TASK INSTRUCTIONS. Go through the entries, filter for the word "middle", and copy every line that has it.

PROVIDED RECORDS.
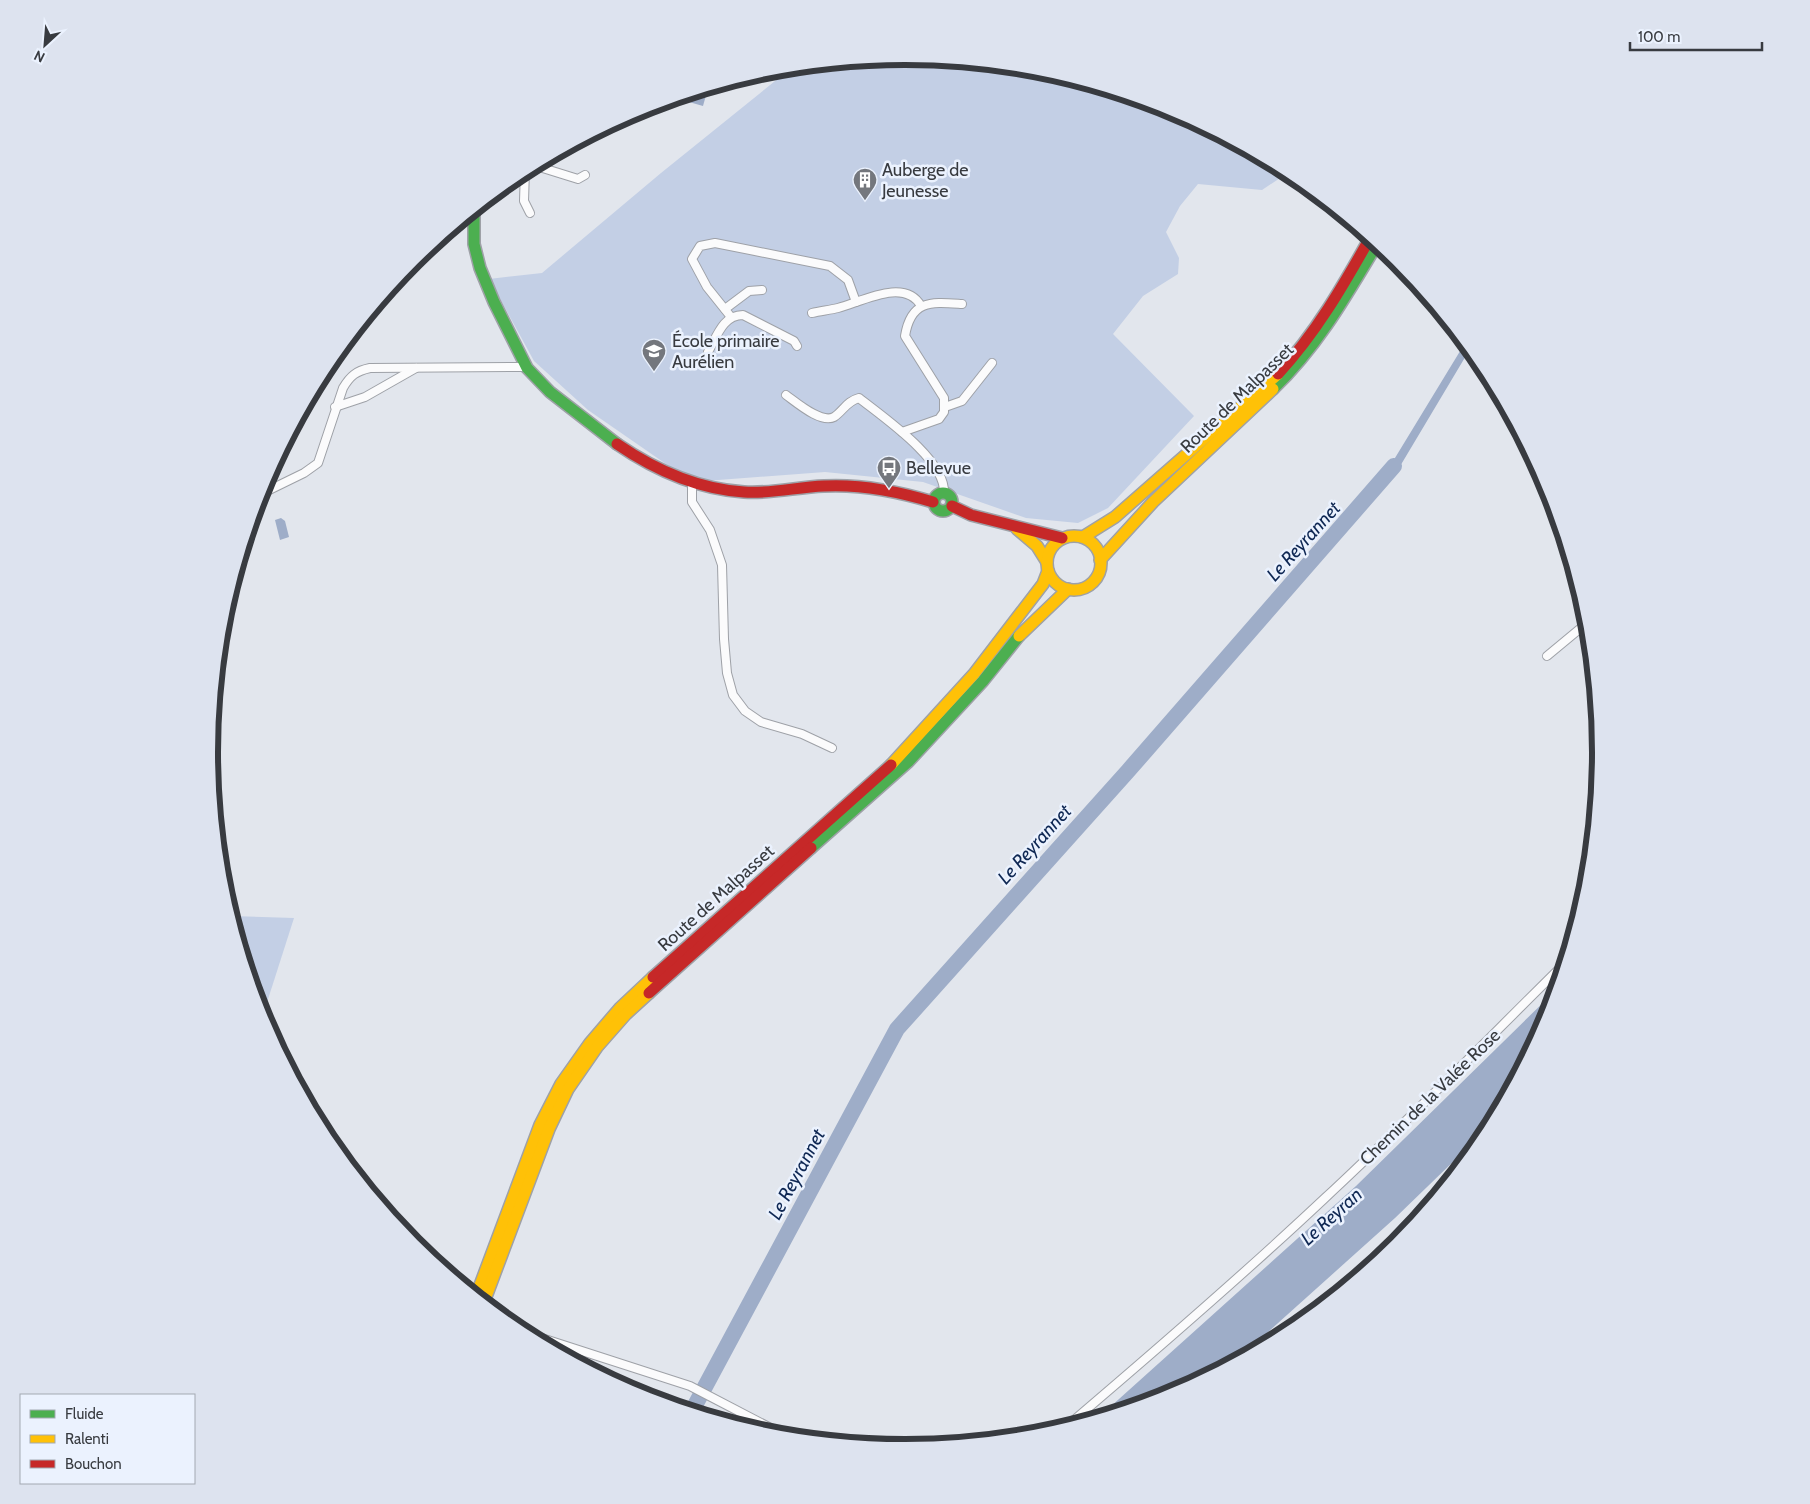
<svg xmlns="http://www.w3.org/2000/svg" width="1810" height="1504" viewBox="0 0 1810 1504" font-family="Cabin,sans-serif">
<rect width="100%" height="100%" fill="#e2e6ed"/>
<g fill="#c3cfe5">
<polygon points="905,56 1041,70 1172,109 1289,172 1262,190 1198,184 1180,206 1166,232 1179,258 1178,274 1143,296 1113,334 1194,416 1108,508 1078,523 1026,518 923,482 825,472 692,482 588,410 534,361 489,279 542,273 661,173 785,73 787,68"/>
<polygon points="231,916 294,918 262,1018"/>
</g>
<g fill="#9eadc8">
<polygon points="708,88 703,106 689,102 691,93"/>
<polygon points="1465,343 1470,349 1393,478 1382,485 1378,481 1384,476"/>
<polygon points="281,518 285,521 289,537 280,540 275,520"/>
<polygon points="1556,990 1548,1019 1491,1125 1395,1218 1238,1359 1171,1395 1099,1417 1356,1186"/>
</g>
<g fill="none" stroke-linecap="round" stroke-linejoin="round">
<polyline stroke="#9eadc8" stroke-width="16" points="692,1411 897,1029 1128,771 1394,466"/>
<defs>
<g id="street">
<polyline points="533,165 578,179 585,175"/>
<polyline points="525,170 524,201 530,213"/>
<polyline points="725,309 749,291 762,290"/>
<path d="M812,313c8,-2 18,-3 26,-5 23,-6 67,-31 83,-2"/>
<polyline points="731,317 707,287 692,259 700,246 715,243 830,266 848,280 856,302"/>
<path d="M708,352c9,-16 15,-37 35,-37l51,26 3,5"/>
<path d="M786,395c10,7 35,29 48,22 9,-6 13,-16 25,-19 24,19 87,62 85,95"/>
<polyline points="335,407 365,397 416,368"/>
<polyline points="945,407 962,401 992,363"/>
<path d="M902,432l37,-13 5,-7v-14l-39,-62c6,-37 27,-34 57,-32"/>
<polyline points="692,482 692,502 710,530 722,565 724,639 727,673 733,695 745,711 761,722 802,734 832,748"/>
<path d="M259,495l45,-22 14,-10 25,-75c7,-12 13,-17 27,-20l152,-1 4,-2"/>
<polyline points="1547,656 1588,622"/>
<polyline points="1386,1253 1400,1241"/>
<polyline points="520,1331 690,1386 786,1436"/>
<path d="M1067,1426c87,-74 174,-149 258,-228 82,-76 160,-156 240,-235"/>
</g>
<g id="fast">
<polyline points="474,210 474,244 480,268 494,302 527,368 550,392 617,444"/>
<path d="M1273,389c44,-42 73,-93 104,-145"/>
<circle cx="943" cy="502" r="9"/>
<polyline points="811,848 908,762 983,681 1019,636"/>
</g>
<g id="slow">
<polyline points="1017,529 1037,546 1047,562"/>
<circle cx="1074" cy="563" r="27"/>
<polyline points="1083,537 1115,517 1278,374"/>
<polyline points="1100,560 1153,502 1273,389"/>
<polyline points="1019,636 1068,589"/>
<polyline points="891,765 974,674 1043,584 1048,571"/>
<polyline points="476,1296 540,1125 561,1084 590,1043 620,1008 653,977"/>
<polyline points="484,1302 549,1129 568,1089 597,1047 626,1014 649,993"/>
</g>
<g id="jam">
<path d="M1278,374c38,-41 65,-88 92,-136"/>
<path d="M617,444c38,26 81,45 127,48 27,2 53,-5 80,-6 37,-2 73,5 109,16"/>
<polyline points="952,506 971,515 1062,538"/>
<polyline points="653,977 891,765"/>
<polyline points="649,993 811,848"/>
</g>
</defs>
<use href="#street" stroke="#9ea1a7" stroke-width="10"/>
<use href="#fast" stroke="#9ea1a7" stroke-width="14"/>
<use href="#slow" stroke="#9ea1a7" stroke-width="14"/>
<use href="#jam" stroke="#9ea1a7" stroke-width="14"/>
<use href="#street" stroke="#fbfbfc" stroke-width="8"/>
<use href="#fast" stroke="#4caf50" stroke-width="11"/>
<use href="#slow" stroke="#ffc107" stroke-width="11"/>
<use href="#jam" stroke="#c62828" stroke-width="11"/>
</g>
<defs>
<symbol id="building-pin" viewBox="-11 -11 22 30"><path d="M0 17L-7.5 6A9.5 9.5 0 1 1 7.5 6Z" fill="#74777d" stroke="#ebf2fe"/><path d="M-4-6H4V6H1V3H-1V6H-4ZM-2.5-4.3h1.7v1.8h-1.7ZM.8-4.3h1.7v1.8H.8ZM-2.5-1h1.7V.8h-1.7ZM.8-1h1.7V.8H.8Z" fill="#fff"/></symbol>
<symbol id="school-pin" viewBox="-11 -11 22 30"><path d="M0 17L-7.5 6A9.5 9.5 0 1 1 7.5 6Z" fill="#74777d" stroke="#ebf2fe"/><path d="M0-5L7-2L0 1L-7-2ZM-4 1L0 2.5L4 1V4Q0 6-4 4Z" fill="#fff"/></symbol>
<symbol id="bus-pin" viewBox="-11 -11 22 30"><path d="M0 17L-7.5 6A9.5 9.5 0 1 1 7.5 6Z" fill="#74777d" stroke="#ebf2fe"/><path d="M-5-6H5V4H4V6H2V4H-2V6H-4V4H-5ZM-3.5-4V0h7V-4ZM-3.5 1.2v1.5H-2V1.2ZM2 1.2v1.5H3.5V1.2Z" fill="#fff"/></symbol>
</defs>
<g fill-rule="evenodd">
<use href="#building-pin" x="851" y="166" width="28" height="38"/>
<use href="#school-pin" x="640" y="337" width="28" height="38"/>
<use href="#bus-pin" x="875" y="454" width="28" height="38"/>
</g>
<g text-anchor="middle" stroke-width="5" stroke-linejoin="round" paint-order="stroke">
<g font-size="18" fill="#383b40" stroke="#ebf2fe" text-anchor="start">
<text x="882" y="176">Auberge de<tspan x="882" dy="21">Jeunesse</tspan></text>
<text x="672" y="347">École primaire<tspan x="672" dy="21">Aurélien</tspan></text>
<text x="906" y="474">Bellevue</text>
</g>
<g font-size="18" fill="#383b40" stroke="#ebf2fe">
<text transform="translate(1237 398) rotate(-44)" y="6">Route de Malpasset</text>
<text transform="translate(716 898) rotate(-42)" y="6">Route de Malpasset</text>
<text transform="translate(1430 1097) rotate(-44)" y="6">Chemin de la Valée Rose</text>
</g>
<g font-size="19" font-style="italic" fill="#0e2753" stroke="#ebf2fe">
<text transform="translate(1303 541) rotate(-48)" y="7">Le Reyrannet</text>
<text transform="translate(1034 844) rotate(-48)" y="7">Le Reyrannet</text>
<text transform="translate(796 1174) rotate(-62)" y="7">Le Reyrannet</text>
<text transform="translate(1331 1216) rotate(-42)" y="7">Le Reyran</text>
</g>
</g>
<path d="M0 0H1810V1504H0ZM218 752a687 687 0 1 1 1374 0a687 687 0 1 1-1374 0Z" fill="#dde3ef" fill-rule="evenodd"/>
<path fill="none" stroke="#383b40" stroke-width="6" d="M218 752a687 687 0 1 1 1374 0a687 687 0 1 1-1374 0Z"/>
<rect x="20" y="1394" width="175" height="90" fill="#ebf2fe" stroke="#a3a9b2"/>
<rect x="30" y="1410" width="25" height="8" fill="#4caf50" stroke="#a3a9b2"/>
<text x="65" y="1419" font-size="15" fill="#383b40">Fluide</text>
<rect x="30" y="1435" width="25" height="8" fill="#ffc107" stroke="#a3a9b2"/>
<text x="65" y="1444" font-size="15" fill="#383b40">Ralenti</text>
<rect x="30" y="1460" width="25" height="8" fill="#c62828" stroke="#a3a9b2"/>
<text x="65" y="1469" font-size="15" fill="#383b40">Bouchon</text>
<g transform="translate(45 45) rotate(206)" stroke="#ebf2fe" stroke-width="4" paint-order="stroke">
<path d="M0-4L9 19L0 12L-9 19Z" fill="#383b40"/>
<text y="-8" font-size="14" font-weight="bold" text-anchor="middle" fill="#383b40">N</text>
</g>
<path d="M1630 42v8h132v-8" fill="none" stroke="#383b40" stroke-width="2.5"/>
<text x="1638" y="42" font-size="15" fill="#383b40" stroke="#ebf2fe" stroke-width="4" paint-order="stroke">100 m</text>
</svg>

ANSWER BOX.
<g text-anchor="middle" stroke-width="5" stroke-linejoin="round" paint-order="stroke">
<text y="-8" font-size="14" font-weight="bold" text-anchor="middle" fill="#383b40">N</text>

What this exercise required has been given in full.